Even before I began my transition from the Navy (Surface Warfare Officer, Naval Academy Class of 2010) to the civilian sector, I was confident that I wanted to make a career in sales. I’ve had the unique benefit of observing my father’s sales career progression in the healthcare industry, and felt that I would be a good fit for a similar role. As I prepared for my transition, I sought to build relationships with several different points of contact in the healthcare sector early, as I had been advised by those who made this transition before me. I had an obvious lack of sales experience, but felt that the skills I had acquired through military service, along with natural personality traits I possess, could be directly translatable: intrinsic motivation, leadership, drive to succeed, work ethic, and adaptability.
In the midst of this process, I was approached by two fellow Naval Academy graduates who proposed a different path: one that would place me into a customer-facing sales role in the technology industry. The proposition was one that was different and attractive, but not for the initial reasons they assumed. They thought breaking into the tech industry in itself was the biggest attraction, and while that did eventually become highly attractive, I was more interested in the other half of the proposition: a customer-facing sales role. Through my prior research on different sales positions, I had learned that seeking out a customer-facing sales role with no tangible sales experience is extremely difficult (and for good reason!). Very rarely (if ever) will a company hire a candidate into a customer-facing (or “outside”) sales role without prior experience. A common offer for someone who clearly has the aptitude for sales but no prior sales experience is the suggestion that, “We see your aptitude and think you could be a good fit, but need to expose you to sales and our company before putting you in front of new customers. We want you to start in an inside sales role with a clear path to outside sales in a year or two.” Unfortunately, this path is not guaranteed and is often more difficult to follow than the initial offer might suggest.
For those who may still not be clear on the differences between inside and outside sales, I can offer one MAJOR point of emphasis: the difference is monumental in terms of earning potential.

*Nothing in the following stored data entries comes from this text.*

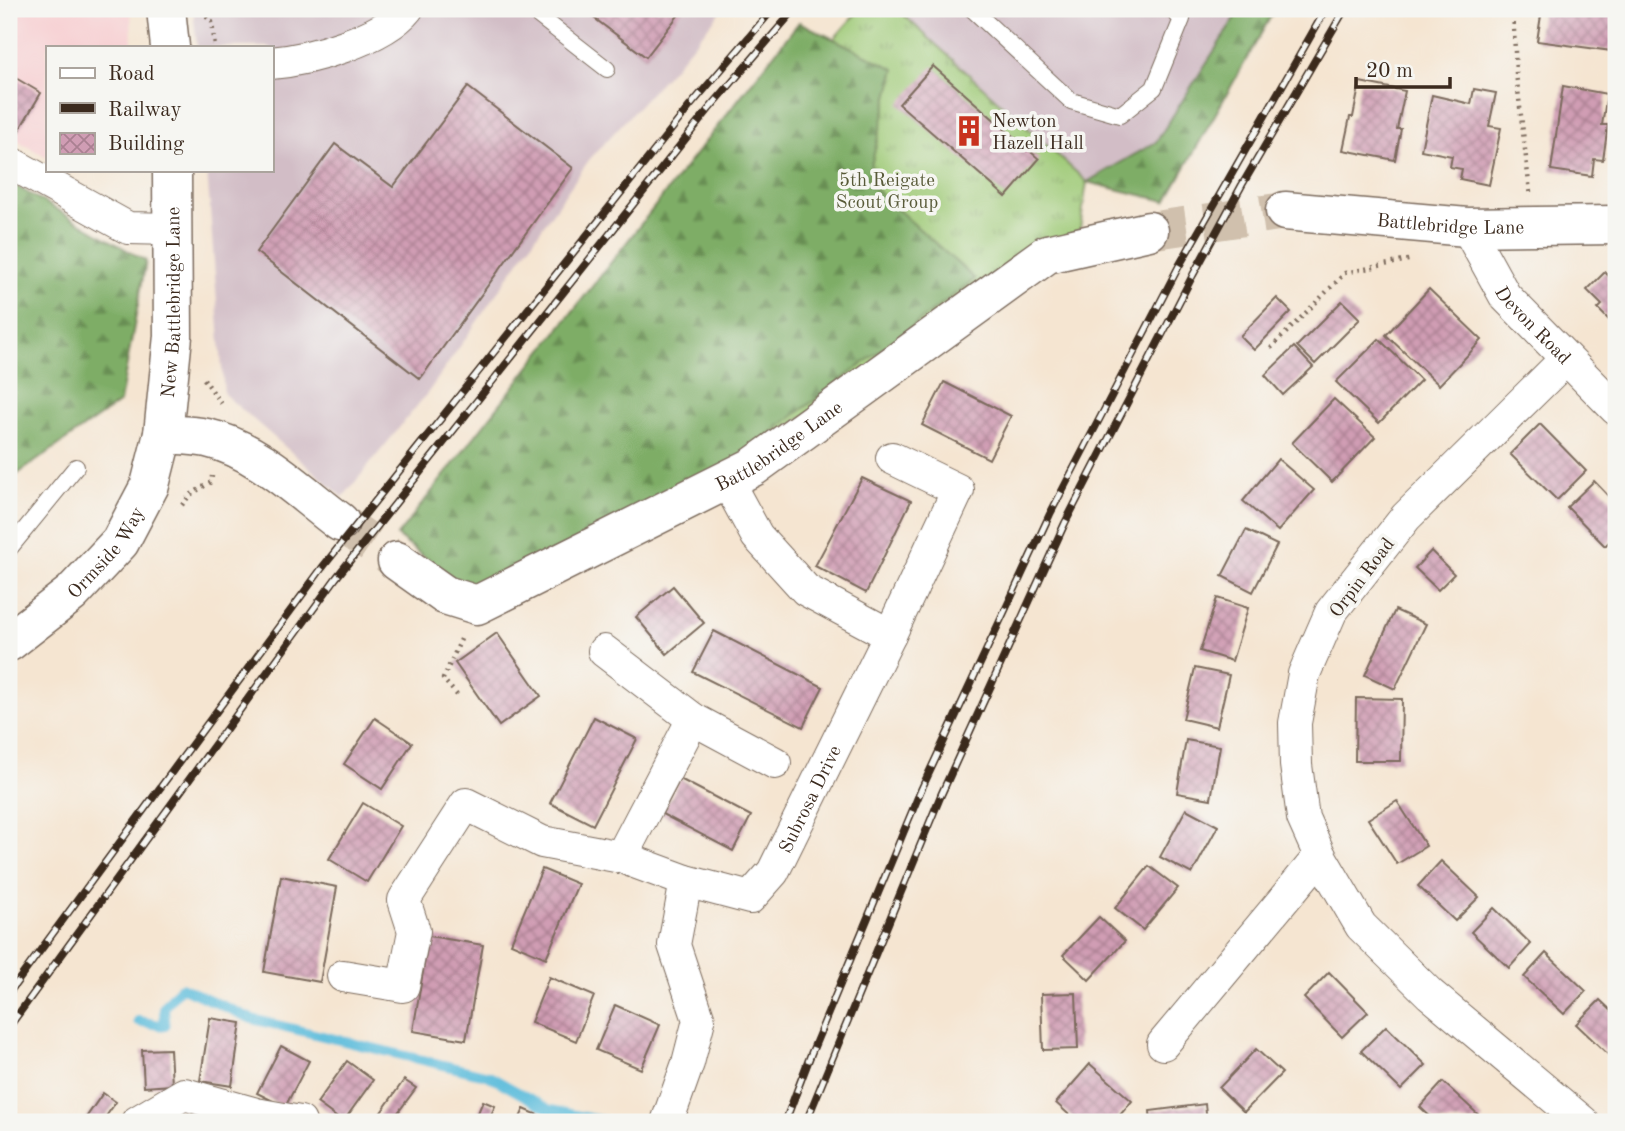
<svg xmlns="http://www.w3.org/2000/svg" width="1625" height="1131" font-family="'Old Standard TT',serif">
  <style>
    .built { fill: #f7cfd2 }
    .industrial { fill: #d2bdc6 }
    .grass { fill: url(#grass-tufts); stroke: #6c7a4a; stroke-width: 2 }
    .forest { fill: url(#forest-firs); stroke: #5c6c42; stroke-width: 2 }
    .lines { fill: none; stroke-linecap: round; stroke-linejoin: round }
    .stream { stroke: #5ebddc; stroke-width: 10 }
    .building { fill: url(#building-cross-hatch) }
    .tertiary-tunnel { stroke: #d0c0ad; stroke-width: 38; stroke-dasharray: 38 19; stroke-linecap: butt }
    .service-casing { stroke: #7c6b5d; stroke-width: 18 }
    .minor-casing { stroke: #7c6b5d; stroke-width: 34 }
    .tertiary-casing { stroke: #7c6b5d; stroke-width: 41 }
    .path { stroke: #7c6b5d; stroke-width: 4.5; stroke-dasharray: 2 5; stroke-linecap: butt }
    .service { stroke: #fff; stroke-width: 16 }
    .minor { stroke: #fff; stroke-width: 32 }
    .tertiary { stroke: #fff; stroke-width: 38 }
    .rail-casing { stroke: #3b2a1e; stroke-width: 8 }
    .rail { stroke: #f6f6f2; stroke-width: 5; stroke-dasharray: 16; stroke-linecap: butt }
    .labels { text-anchor: middle; stroke-width: 7; stroke-linejoin: round; paint-order: stroke }
    .poi-label { font-size: 19px; fill: #3b2a1e; stroke: #f6f6f2; text-anchor: start }
    .park-label { font-size: 19px; fill: #585a38; stroke: #f6f6f2 }
    .street-label { font-size: 19px; fill: #3b2a1e; stroke: #f6f6f2 }
  </style>
  <defs>
    <pattern id="grass-tufts" width="24" height="20" patternUnits="userSpaceOnUse" patternTransform="scale(1.75)"><rect width="24" height="20" fill="#9dc975"/><path d="M3 7l-1-3M5 7V3M7 7l1-3M15 17l-1-3M17 17v-4M19 17l1-3" fill="none" stroke="#81a35f"/></pattern>
    <pattern id="forest-firs" width="22" height="20" patternUnits="userSpaceOnUse" patternTransform="scale(1.75)"><rect width="22" height="20" fill="#7ead66"/><path d="M5 1l3.5 6h-7zM16 11l3.5 6h-7z" fill="#688d53"/></pattern>
    <pattern id="building-cross-hatch" width="8" height="8" patternUnits="userSpaceOnUse" patternTransform="scale(1.75)"><rect width="8" height="8" fill="#d09db4"/><path d="M0 0l8 8M0 8l8-8" fill="none" stroke="#aa8092"/></pattern>
  </defs>
  <rect width="100%" height="100%" fill="#f6f6f2"/>
  <filter id="ink" filterUnits="userSpaceOnUse"><feTurbulence type="fractalNoise" baseFrequency=".0143" numOctaves="2"/><feDisplacementMap in="SourceGraphic" scale="14" xChannelSelector="R" yChannelSelector="G"/><feConvolveMatrix kernelMatrix="1 2 1 2 8 2 1 2 1" color-interpolation-filters="sRGB"/></filter>
  <filter id="wash" filterUnits="userSpaceOnUse"><feTurbulence type="fractalNoise" baseFrequency=".00686" numOctaves="4" result="noise"/><feDisplacementMap in="SourceGraphic" scale="28" xChannelSelector="R" yChannelSelector="G"/><feGaussianBlur stdDeviation="1.57" result="paint"/><feColorMatrix in="noise" values="0 0 0 0 0 0 0 0 0 0 0 0 0 0 0 0 0 1.4 0 .05"/><feComposite in="paint" operator="in"/></filter>
  <g filter="url(#wash)">
    <rect width="100%" height="100%" fill="#f5e5d1"/>
    <polygon class="built" points="9,9 131,9 132,47 47,47 47,158 9,135"/>
    <g class="industrial">
      <polygon points="193,9 723,9 675,66 589,160 429,391 343,497 224,394 207,170 271,170 271,47 197,47"/>
      <polygon points="897,9 1241,9 1156,142 1087,182"/>
    </g>
    <polygon class="grass" points="860,9 897,9 1087,182 1080,229 702,485 467,589 397,536"/>
    <g class="forest">
      <polygon points="1241,9 1275,9 1166,201 1087,182 1156,142"/>
      <polygon points="799,22 895,69 867,182 975,279 702,485 467,589 397,536"/>
      <polygon points="9,182 146,261 120,402 9,480"/>
    </g>
    <g class="lines">
      <polyline class="stream" points="138,1021 165,1026 164,1007 181,987 252,1019 489,1076 550,1110 607,1122"/>
    </g>
    <g id="blocks">
      <g class="building">
        <polygon points="582,9 683,9 646,57"/>
        <polygon points="1542,9 1566,9 1616,15 1612,51 1537,41"/>
        <polygon points="933,66 1039,159 1006,197 899,104"/>
        <polygon points="9,74 41,93 18,132 9,126"/>
        <polygon points="1360,82 1405,91 1397,129 1401,129 1395,160 1343,150 1350,117 1353,117"/>
        <polygon points="1563,86 1607,94 1602,125 1608,125 1603,160 1594,159 1592,176 1551,170"/>
        <polygon points="468,87 573,168 420,379 256,252 335,144 393,187"/>
        <polygon points="1474,89 1496,93 1489,126 1501,128 1489,185 1460,179 1462,169 1450,167 1452,156 1421,150 1432,95 1471,104"/>
        <polygon points="1605,272 1616,284 1616,327 1598,309 1602,305 1587,290"/>
        <polygon points="1429,289 1482,340 1439,385 1386,335"/>
        <polygon points="1277,298 1291,312 1254,350 1240,336"/>
        <polygon points="1342,301 1360,319 1315,364 1297,346"/>
        <polygon points="1379,339 1421,380 1379,423 1336,382"/>
        <polygon points="1294,347 1313,367 1283,395 1265,375"/>
        <polygon points="944,382 1011,416 989,459 922,425"/>
        <polygon points="1334,399 1375,437 1332,482 1292,443"/>
        <polygon points="1540,424 1586,471 1557,500 1510,454"/>
        <polygon points="1278,459 1314,490 1278,531 1243,501"/>
        <polygon points="862,478 911,501 866,593 815,566"/>
        <polygon points="1594,481 1616,504 1616,535 1605,546 1567,507"/>
        <polygon points="1246,530 1277,545 1253,592 1222,576"/>
        <polygon points="1431,551 1454,574 1438,590 1415,568"/>
        <polygon points="673,586 704,623 667,654 636,617"/>
        <polygon points="1217,598 1248,608 1232,661 1200,651"/>
        <polygon points="1395,610 1426,624 1395,689 1365,675"/>
        <polygon points="714,631 823,687 803,727 693,672"/>
        <polygon points="497,633 541,696 499,726 455,663"/>
        <polygon points="1195,668 1229,675 1217,727 1183,719"/>
        <polygon points="1356,698 1402,699 1401,761 1355,761"/>
        <polygon points="594,717 637,739 593,825 550,803"/>
        <polygon points="375,718 412,743 382,789 344,764"/>
        <polygon points="1186,740 1220,746 1211,799 1177,793"/>
        <polygon points="680,779 751,816 733,851 662,814"/>
        <polygon points="1397,801 1426,846 1397,864 1368,819"/>
        <polygon points="363,803 401,826 367,882 329,859"/>
        <polygon points="1186,809 1218,826 1192,874 1160,857"/>
        <polygon points="1441,861 1479,897 1455,921 1418,886"/>
        <polygon points="1149,866 1178,888 1143,930 1115,908"/>
        <polygon points="542,869 578,884 546,958 511,943"/>
        <polygon points="281,876 337,887 320,982 264,972"/>
        <polygon points="1494,908 1531,944 1509,968 1471,932"/>
        <polygon points="1099,917 1125,941 1089,980 1063,955"/>
        <polygon points="429,936 483,945 466,1040 413,1031"/>
        <polygon points="1546,953 1586,991 1564,1014 1524,977"/>
        <polygon points="1329,972 1368,1012 1342,1037 1304,998"/>
        <polygon points="549,977 594,996 576,1041 531,1022"/>
        <polygon points="1076,993 1078,1049 1043,1050 1041,994"/>
        <polygon points="1600,1000 1616,1015 1616,1062 1576,1024"/>
        <polygon points="615,1005 660,1025 641,1069 596,1050"/>
        <polygon points="210,1018 241,1023 232,1086 200,1081"/>
        <polygon points="1386,1026 1426,1065 1401,1090 1361,1051"/>
        <polygon points="281,1046 309,1061 285,1107 257,1093"/>
        <polygon points="170,1049 172,1085 144,1087 142,1050"/>
        <polygon points="1256,1049 1282,1073 1244,1112 1219,1088"/>
        <polygon points="347,1061 373,1080 343,1122 317,1103"/>
        <polygon points="1090,1064 1132,1101 1114,1122 1077,1122 1056,1103"/>
        <polygon points="404,1080 416,1088 391,1122 377,1122 375,1121"/>
        <polygon points="1443,1082 1483,1119 1480,1122 1436,1122 1420,1107"/>
        <polygon points="103,1093 116,1102 102,1122 83,1122"/>
        <polygon points="483,1101 495,1106 488,1122 474,1122"/>
        <polygon points="1205,1104 1207,1122 1151,1122 1150,1111"/>
        <polygon points="524,1109 538,1115 535,1122 518,1122"/>
      </g>
    </g>
  </g>
  <g filter="url(#ink)">
    <use href="#blocks" fill-opacity="0" stroke="#7c6b5d" stroke-width="2"/>
    <g class="lines">
      <g class="tertiary-tunnel">
        <polyline points="1149,231 1285,211"/>
        <polyline points="340,522 397,561"/>
      </g>
      <defs>
        <g id="service">
          <polyline points="530,9 607,69"/>
          <polyline points="972,9 1071,101 1120,115 1154,88 1182,19 1171,9"/>
          <polyline points="9,549 76,467"/>
        </g>
        <g id="minor">
          <path d="M271,63C309,60 383,39 407,9"/>
          <polyline points="9,162 128,228 172,229"/>
          <path id="s1" d="M1467,227L1505,296L1616,409"/>
          <polyline points="1566,359 1406,517 1331,612 1304,674 1295,723 1296,765 1303,818 1320,856 1361,926 1430,994 1583,1122"/>
          <polyline points="890,635 958,490 892,458"/>
          <polyline points="604,651 693,719 775,763"/>
          <polyline points="621,857 693,719"/>
          <path id="s2" d="M343,976L403,986L414,931L404,900L466,804L542,842L621,857L686,881L750,898L773,872L890,635L806,590L757,536L727,481"/>
          <polyline points="1163,1044 1320,856"/>
          <polyline points="137,1122 184,1094 256,1114 300,1122"/>
          <polyline points="667,1122 688,1063 699,1020 674,945 686,881"/>
        </g>
        <g id="tertiary">
          <polyline points="166,9 170,47"/>
          <path id="s3" d="M1285,211L1467,227L1616,225"/>
          <path d="M163,434C177,435 193,435 207,438C257,449 300,492 340,522"/>
          <path id="s4" d="M397,561L445,595L477,605L753,467L1047,254L1149,231"/>
          <path id="s5" d="M9,642L72,593L120,542L150,485L163,434L173,336L172,170"/>
        </g>
      </defs>
      <use href="#service" class="service-casing"/>
      <use href="#minor" class="minor-casing"/>
      <use href="#tertiary" class="tertiary-casing"/>
      <g class="path">
        <polyline points="1513,9 1516,73 1530,192"/>
        <polyline points="201,12 212,22 215,47"/>
        <polyline points="1271,348 1345,273 1413,259"/>
        <polyline points="204,379 223,406"/>
        <polyline points="182,505 190,495 211,482 212,476"/>
        <polyline points="457,695 443,679 462,637"/>
      </g>
      <use href="#service" class="service"/>
      <use href="#minor" class="minor"/>
      <use href="#tertiary" class="tertiary"/>
      <defs>
        <g id="rail">
          <polyline points="9,993 322,568 690,106 773,9"/>
          <polyline points="9,1027 336,578 709,109 795,9"/>
          <polyline points="785,1122 811,1054 921,790 1050,514 1179,266 1326,9"/>
          <polyline points="806,1122 941,795 1065,523 1193,275 1242,185 1345,9"/>
        </g>
      </defs>
      <use href="#rail" class="rail-casing"/>
      <use href="#rail" class="rail"/>
    </g>
  </g>
  <defs>
    <symbol id="building-bare" viewBox="-9 -9 18 18"><path d="M-4-6H4V6H1V3H-1V6H-4ZM-2.5-4.3h1.7v1.8h-1.7ZM.8-4.3h1.7v1.8H.8ZM-2.5-1h1.7V.8h-1.7ZM.8-1h1.7V.8H.8Z" fill="#c8321e" stroke="#f6f6f2" stroke-width="2.5" paint-order="stroke"/></symbol>
  </defs>
  <g fill-rule="evenodd">
    <use href="#building-bare" x="947" y="109" width="44" height="44"/>
  </g>
  <g class="labels">
    <g class="poi-label">
      <text x="992" y="127">Newton<tspan x="992" dy="22">Hazell Hall</tspan></text>
    </g>
    <g class="park-label">
      <text x="887" y="186">5th Reigate<tspan x="887" dy="22">Scout Group</tspan></text>
    </g>
    <g class="street-label">
      <text dy="7" stroke="none"><textPath href="#s3" startOffset="166">Battlebridge Lane</textPath></text>
      <text dy="7" stroke="none"><textPath href="#s5" startOffset="399">New Battlebridge Lane</textPath></text>
      <text dy="7" stroke="none"><textPath href="#s1" startOffset="119">Devon Road</textPath></text>
      <text dy="7" stroke="none"><textPath href="#s4" startOffset="434">Battlebridge Lane</textPath></text>
      <text dy="7" stroke="none"><textPath href="#s5" startOffset="133">Ormside Way</textPath></text>
      <text transform="translate(1361 577) rotate(-53)" y="7">Orpin Road</text>
      <text dy="7" stroke="none"><textPath href="#s2" startOffset="681">Subrosa Drive</textPath></text>
    </g>
  </g>
  <rect width="1625" height="1131" fill="none" stroke="#f6f6f2" stroke-width="35"/>
  <rect x="46" y="46" width="228" height="126" fill="#f6f6f2" stroke="#aba49d" stroke-width="2"/>
  <rect x="60" y="68" width="35" height="10" fill="#ffffff" stroke="#aba49d" stroke-width="2"/>
  <text x="108" y="80" font-size="21" fill="#3b2a1e">Road</text>
  <rect x="60" y="103" width="35" height="10" fill="#3b2a1e" stroke="#aba49d" stroke-width="2"/>
  <text x="108" y="116" font-size="21" fill="#3b2a1e">Railway</text>
  <rect x="60" y="133" width="35" height="21" fill="url(#building-cross-hatch)" stroke="#aba49d" stroke-width="2"/>
  <text x="108" y="150" font-size="21" fill="#3b2a1e">Building</text>
  <path d="M1356 77v10h94v-10" fill="none" stroke="#3b2a1e" stroke-width="3.5"/>
  <text x="1366" y="77" font-size="21" fill="#3b2a1e" stroke="#f6f6f2" stroke-width="5" paint-order="stroke">20 m</text>
</svg>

Additionally, the tech industry is the most lucrative and also one of the most difficult to break into from a sales perspective. Tech Qualled (TQ) leadership was always clear that their training pipeline would bridge that gap: “We will only sign hiring companies interested in hiring you, after completing our sales training, into customer-facing, outside sales roles because we know you will be ready to succeed in those positions.” At that point, I was sold. I saw the potential and opportunity that existed in the tech industry and wanted to be a part of it.
TQ delivered on their clear objective from the beginning. I was injected into conversations and interviews with hiring companies who never even broached the topic of inside sales, which I found to be a stark difference from the conversations I was having pre-TQ.
Participating in the first iteration of this unique and revolutionary business model was certainly a risk, but one that in my eyes was absolutely worth taking due to the potential advantages that could exist on the back side. What I experienced was world-class technology and sales training from proven, successful executives (past and present) with a personal and caring touch that both surprised and impressed me. As I progressed through the interview cycle, not only did my interview skills improve dramatically, but I found I was better able to communicate the value proposition I could represent to a company bringing someone like me on board.
In the end, I have decided to accept an offer to work for a company that I would have never been exposed to without the help of TQ, and I couldn’t be happier. I encourage all transitioning veterans to do their best to exhaust every option in searching for that first career move out of the military, and not to undervalue the worth and applicability of the experience they gained through their service to our great country.